> [COSA FARE]:
A - Riassuma in due frasi il brano sulla lettura.
B - Elenchi tutti i titoli di opere menzionati nel brano sulla lettura.
C - Prosegua il brano sulla lettura partendo dopo la sua ultima frase.

> [BRANO CITATO]:

☆ ☆ ☆ ☆

Nel periodo della sua massima diffusione, il romanzo era considerato un
intrattenimento futile, anche pericoloso: credi che sia efficace la promozione
della lettura o diventare lettori è un processo che non può essere indotto?
In questi casi vale sempre l’intuizione,
geniale, di Daniel Pennac. «Il verbo leggere non sopporta l’imperativo,
avversione che condivide con alcuni altri verbi: il verbo “amare”... il verbo
“sognare”...»
Se si èvita l’inutilità dell’imperativo, va
pur detto che le storie d’amore sono persuasive,
quando sono ben raccontate. Sicché: si può provare a spiegare perché ci siamo
innamorati di Sotto il vulcano o di Cent’anni di solitudine. Perché ci
commuoviamo con Il sogno di Maria o
ridiamo con Hollywood Party. Il resto
– non è l’universo che è cattivo: è che siamo noi a disegnarlo così – è libero
arbitrio.
Quali strategie pensi che potrebbero essere efficaci per avvicinare i non
lettori alla lettura? Credi che ci siano differenze fra le modalità di
fruizione delle storie (cartaceo, digitale, ma anche film, serie TV, graphic
novel…)?
Contro il nazismo, Churchill promise ai
suoi concittadini “lacrime, sudore e sangue”. E – per il bene dell’umanità futura – gli Alleati riuscirono a
sconfiggere l’Asse che prometteva posti al sole e conquiste facili. Ecco.
Bisognerebbe sempre avere il coraggio di ricordare la bellezza di certa fatica. Per arrivare a leggere
bene un romanzo di James Joyce, o di Virginia Woolf, o di Thomas Pynchon: c’è
bisogno di una certa fatica
preliminare fatta di tanti romanzi letti, storie ascoltate, vita vissuta,
grammatiche imparate. Ma ne vale la pena. La Bellezza ne vale sempre la pena.

☆ ☆ ☆ ☆

> [MATERIALE RACCOLTO]:
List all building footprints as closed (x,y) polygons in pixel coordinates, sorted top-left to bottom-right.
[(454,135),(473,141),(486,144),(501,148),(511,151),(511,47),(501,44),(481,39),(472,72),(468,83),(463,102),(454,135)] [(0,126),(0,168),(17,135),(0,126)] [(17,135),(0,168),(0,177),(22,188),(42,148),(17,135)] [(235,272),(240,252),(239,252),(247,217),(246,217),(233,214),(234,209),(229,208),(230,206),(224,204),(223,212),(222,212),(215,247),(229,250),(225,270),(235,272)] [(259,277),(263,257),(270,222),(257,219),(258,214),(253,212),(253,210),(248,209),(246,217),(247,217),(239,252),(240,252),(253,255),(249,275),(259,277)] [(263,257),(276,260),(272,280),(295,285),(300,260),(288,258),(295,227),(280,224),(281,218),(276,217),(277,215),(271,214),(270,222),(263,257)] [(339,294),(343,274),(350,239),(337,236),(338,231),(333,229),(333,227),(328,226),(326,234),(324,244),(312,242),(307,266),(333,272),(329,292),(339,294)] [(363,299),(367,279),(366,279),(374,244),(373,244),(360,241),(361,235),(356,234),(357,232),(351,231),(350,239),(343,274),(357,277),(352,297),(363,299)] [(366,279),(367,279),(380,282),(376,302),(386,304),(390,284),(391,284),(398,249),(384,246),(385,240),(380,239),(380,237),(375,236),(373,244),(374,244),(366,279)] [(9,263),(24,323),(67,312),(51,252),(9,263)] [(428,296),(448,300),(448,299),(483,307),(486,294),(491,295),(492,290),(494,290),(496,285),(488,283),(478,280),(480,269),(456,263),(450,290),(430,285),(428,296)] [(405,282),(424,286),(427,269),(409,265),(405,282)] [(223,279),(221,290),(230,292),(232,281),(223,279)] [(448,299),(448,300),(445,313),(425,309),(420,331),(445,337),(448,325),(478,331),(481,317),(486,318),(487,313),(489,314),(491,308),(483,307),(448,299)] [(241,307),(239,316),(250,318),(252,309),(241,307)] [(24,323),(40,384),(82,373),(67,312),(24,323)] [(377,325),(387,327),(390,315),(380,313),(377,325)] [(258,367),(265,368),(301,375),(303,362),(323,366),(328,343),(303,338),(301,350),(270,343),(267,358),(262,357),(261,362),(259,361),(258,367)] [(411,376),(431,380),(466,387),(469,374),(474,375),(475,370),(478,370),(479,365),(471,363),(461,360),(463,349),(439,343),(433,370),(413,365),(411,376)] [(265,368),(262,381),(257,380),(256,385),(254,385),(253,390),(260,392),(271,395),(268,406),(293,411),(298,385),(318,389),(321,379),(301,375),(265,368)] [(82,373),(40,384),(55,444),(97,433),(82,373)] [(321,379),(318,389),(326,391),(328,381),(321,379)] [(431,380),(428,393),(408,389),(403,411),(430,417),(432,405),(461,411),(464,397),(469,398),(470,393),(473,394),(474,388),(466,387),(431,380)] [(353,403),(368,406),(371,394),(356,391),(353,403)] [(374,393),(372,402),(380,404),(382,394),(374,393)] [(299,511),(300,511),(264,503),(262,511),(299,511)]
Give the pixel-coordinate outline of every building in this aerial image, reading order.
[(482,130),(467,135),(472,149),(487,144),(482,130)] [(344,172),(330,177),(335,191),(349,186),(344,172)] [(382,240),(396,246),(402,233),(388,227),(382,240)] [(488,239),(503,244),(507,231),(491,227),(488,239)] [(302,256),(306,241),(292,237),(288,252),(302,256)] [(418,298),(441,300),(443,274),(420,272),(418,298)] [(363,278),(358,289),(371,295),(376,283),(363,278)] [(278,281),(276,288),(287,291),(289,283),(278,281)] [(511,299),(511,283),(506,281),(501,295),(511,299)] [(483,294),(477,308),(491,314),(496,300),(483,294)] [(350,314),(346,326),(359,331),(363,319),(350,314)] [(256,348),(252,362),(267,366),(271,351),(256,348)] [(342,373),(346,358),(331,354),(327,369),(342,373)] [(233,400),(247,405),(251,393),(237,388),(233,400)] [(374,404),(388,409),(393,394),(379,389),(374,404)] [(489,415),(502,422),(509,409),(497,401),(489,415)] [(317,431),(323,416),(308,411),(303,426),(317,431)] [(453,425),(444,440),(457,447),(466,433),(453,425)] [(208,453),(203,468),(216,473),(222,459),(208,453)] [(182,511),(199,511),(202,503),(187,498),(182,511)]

☆ ☆ ☆ ☆

> [RISULTATI DELL'ESERCIZIO]:
A - Il brano richiama l'intuizione di Daniel Pennac secondo cui il verbo leggere non sopporta l'imperativo e aggiunge che le storie d'amore ben raccontate sono persuasive, per cui si può provare a spiegare perché ci si è innamorati di certi libri. Sostiene inoltre che bisognerebbe ricordare la bellezza di certa fatica, necessaria per leggere bene romanzi di James Joyce, Virginia Woolf o Thomas Pynchon, e che ne vale la pena.

B -
- Sotto il vulcano
- Cent'anni di solitudine
- Il sogno di Maria
- Hollywood Party

C -
Poi. Le differenze di “fruizione di una
storia” dipendono naturalmente dal mezzo
e dal tempo. Ma questo da sempre: se
pensiamo al tempo che mi richiede
l’ascolto del Testamento di Tito, o
la visione di Quarto potere al
cinema; o la lettura di Infinite Jest
o dell’Infinito. Se paragoniamo gli
anni di diffusione di Breaking Bad con
l’attesa di Dickens e di Dumas a puntate. O l’ascolto reiterato delle favole
davanti al caminetto della civiltà contadina più o meno recente. Insomma. Alla fine posso solo recitare suggestioni e citare mastro King. “Non è la storia; è chi la racconta”.
Bob Dylan, Buzzati, Cassola, Yourcenar, Carrère, Bolaño; cantautorato,
surrealismo, biografia, “infrarealismo”: quanto è utile etichettare le correnti
letterarie, i generi e definire i confini della letteratura?
Tanto tempo fa (in una galassia critica
lontana lontana: anche per dire come le percezioni mutano nel tempo) chiesero a
Roberto Benigni cosa ne pensasse di essere considerato il Woody Allen italiano.
Lui rispose che gli faceva piacere. Ma che avrebbe preferito essere considerato
l’Anna Magnani svizzera.
Per dire che le categorie, in arte, sono
utili solo quando sono immediatamente
descrittive; e quando – se ben costruite – possono contribuire alla creazione
di un’immagine, o di un’interpretazione che però – attenzione! – soprattutto se
l’artista è un grande artista: sono
destinate a essere vanificate dal
tempo. Questo: per quanto riguarda l’atteggiamento di chi scrive nei confronti
delle percezioni esterne che lo
accompagnano nel suo lavoro.
Per quanto riguarda invece la ripartizione
canonica in generi, va detto – ma è di un’evidenza consolidata – che nell’ultimo secolo (in forme e modi
fortunatamente cangianti) abbiamo
vissuto periodi intensi di contaminazioni, sovrapposizioni, incroci e incastri
tra i generi (appunto) che – sempre fortunatamente
– hanno rinnovato le forme di scritture
con cui ci si deve confrontare.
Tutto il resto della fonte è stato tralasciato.